◆ Prompt: Will you transcribe the entries that follow, exactly and in full?

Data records
————
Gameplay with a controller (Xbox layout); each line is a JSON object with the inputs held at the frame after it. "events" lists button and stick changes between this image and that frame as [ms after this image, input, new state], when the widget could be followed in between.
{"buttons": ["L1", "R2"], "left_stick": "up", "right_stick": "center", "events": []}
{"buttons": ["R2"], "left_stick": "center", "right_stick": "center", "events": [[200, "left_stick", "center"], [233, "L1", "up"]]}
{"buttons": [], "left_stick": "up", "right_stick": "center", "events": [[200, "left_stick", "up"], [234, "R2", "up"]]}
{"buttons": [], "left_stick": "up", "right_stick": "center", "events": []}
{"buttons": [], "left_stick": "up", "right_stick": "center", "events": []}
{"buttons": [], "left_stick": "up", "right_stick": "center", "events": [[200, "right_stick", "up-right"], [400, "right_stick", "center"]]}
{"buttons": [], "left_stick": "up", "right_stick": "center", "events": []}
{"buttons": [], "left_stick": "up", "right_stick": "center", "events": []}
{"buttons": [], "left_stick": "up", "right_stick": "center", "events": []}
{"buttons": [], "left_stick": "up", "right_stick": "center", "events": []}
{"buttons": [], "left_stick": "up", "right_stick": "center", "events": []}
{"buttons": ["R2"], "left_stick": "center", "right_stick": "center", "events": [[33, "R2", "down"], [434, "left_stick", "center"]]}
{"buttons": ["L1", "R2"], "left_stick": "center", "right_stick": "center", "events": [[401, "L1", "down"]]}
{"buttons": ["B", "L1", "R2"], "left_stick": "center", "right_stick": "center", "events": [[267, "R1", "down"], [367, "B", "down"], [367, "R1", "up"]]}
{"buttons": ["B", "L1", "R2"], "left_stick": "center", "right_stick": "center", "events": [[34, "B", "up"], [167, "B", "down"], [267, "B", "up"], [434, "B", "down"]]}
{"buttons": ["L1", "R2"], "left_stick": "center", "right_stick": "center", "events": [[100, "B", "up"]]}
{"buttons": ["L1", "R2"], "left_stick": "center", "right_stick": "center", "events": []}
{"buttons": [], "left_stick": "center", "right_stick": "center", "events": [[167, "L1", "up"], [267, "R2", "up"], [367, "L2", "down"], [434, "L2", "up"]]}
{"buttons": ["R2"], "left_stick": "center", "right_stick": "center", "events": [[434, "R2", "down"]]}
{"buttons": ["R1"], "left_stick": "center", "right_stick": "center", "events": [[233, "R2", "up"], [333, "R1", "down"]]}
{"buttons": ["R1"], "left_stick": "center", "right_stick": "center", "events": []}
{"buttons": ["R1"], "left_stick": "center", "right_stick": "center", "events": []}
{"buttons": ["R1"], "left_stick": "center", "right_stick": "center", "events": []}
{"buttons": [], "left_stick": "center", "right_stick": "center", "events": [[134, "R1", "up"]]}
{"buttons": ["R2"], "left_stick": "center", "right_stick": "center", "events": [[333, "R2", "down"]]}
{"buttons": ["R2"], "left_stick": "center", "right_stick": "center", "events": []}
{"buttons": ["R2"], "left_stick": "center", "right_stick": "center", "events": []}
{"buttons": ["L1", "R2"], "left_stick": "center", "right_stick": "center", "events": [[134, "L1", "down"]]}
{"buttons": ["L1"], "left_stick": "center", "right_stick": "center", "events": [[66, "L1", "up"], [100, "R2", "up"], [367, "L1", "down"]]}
————
◆ Solution to this problem:
Gameplay with a controller (Xbox layout); each line is a JSON object with the inputs held at the frame after it. "events" lists button and stick changes between this image and that frame as [ms after this image, input, new state], when the widget could be followed in between.
{"buttons": ["L1", "R2"], "left_stick": "up", "right_stick": "center", "events": []}
{"buttons": ["R2"], "left_stick": "center", "right_stick": "center", "events": [[200, "left_stick", "center"], [233, "L1", "up"]]}
{"buttons": [], "left_stick": "up", "right_stick": "center", "events": [[200, "left_stick", "up"], [234, "R2", "up"]]}
{"buttons": [], "left_stick": "up", "right_stick": "center", "events": []}
{"buttons": [], "left_stick": "up", "right_stick": "center", "events": []}
{"buttons": [], "left_stick": "up", "right_stick": "center", "events": [[200, "right_stick", "up-right"], [400, "right_stick", "center"]]}
{"buttons": [], "left_stick": "up", "right_stick": "center", "events": []}
{"buttons": [], "left_stick": "up", "right_stick": "center", "events": []}
{"buttons": [], "left_stick": "up", "right_stick": "center", "events": []}
{"buttons": [], "left_stick": "up", "right_stick": "center", "events": []}
{"buttons": [], "left_stick": "up", "right_stick": "center", "events": []}
{"buttons": ["R2"], "left_stick": "center", "right_stick": "center", "events": [[33, "R2", "down"], [434, "left_stick", "center"]]}
{"buttons": ["L1", "R2"], "left_stick": "center", "right_stick": "center", "events": [[401, "L1", "down"]]}
{"buttons": ["B", "L1", "R2"], "left_stick": "center", "right_stick": "center", "events": [[267, "R1", "down"], [367, "B", "down"], [367, "R1", "up"]]}
{"buttons": ["B", "L1", "R2"], "left_stick": "center", "right_stick": "center", "events": [[34, "B", "up"], [167, "B", "down"], [267, "B", "up"], [434, "B", "down"]]}
{"buttons": ["L1", "R2"], "left_stick": "center", "right_stick": "center", "events": [[100, "B", "up"]]}
{"buttons": ["L1", "R2"], "left_stick": "center", "right_stick": "center", "events": []}
{"buttons": [], "left_stick": "center", "right_stick": "center", "events": [[167, "L1", "up"], [267, "R2", "up"], [367, "L2", "down"], [434, "L2", "up"]]}
{"buttons": ["R2"], "left_stick": "center", "right_stick": "center", "events": [[434, "R2", "down"]]}
{"buttons": ["R1"], "left_stick": "center", "right_stick": "center", "events": [[233, "R2", "up"], [333, "R1", "down"]]}
{"buttons": ["R1"], "left_stick": "center", "right_stick": "center", "events": []}
{"buttons": ["R1"], "left_stick": "center", "right_stick": "center", "events": []}
{"buttons": ["R1"], "left_stick": "center", "right_stick": "center", "events": []}
{"buttons": [], "left_stick": "center", "right_stick": "center", "events": [[134, "R1", "up"]]}
{"buttons": ["R2"], "left_stick": "center", "right_stick": "center", "events": [[333, "R2", "down"]]}
{"buttons": ["R2"], "left_stick": "center", "right_stick": "center", "events": []}
{"buttons": ["R2"], "left_stick": "center", "right_stick": "center", "events": []}
{"buttons": ["L1", "R2"], "left_stick": "center", "right_stick": "center", "events": [[134, "L1", "down"]]}
{"buttons": ["L1"], "left_stick": "center", "right_stick": "center", "events": [[66, "L1", "up"], [100, "R2", "up"], [367, "L1", "down"]]}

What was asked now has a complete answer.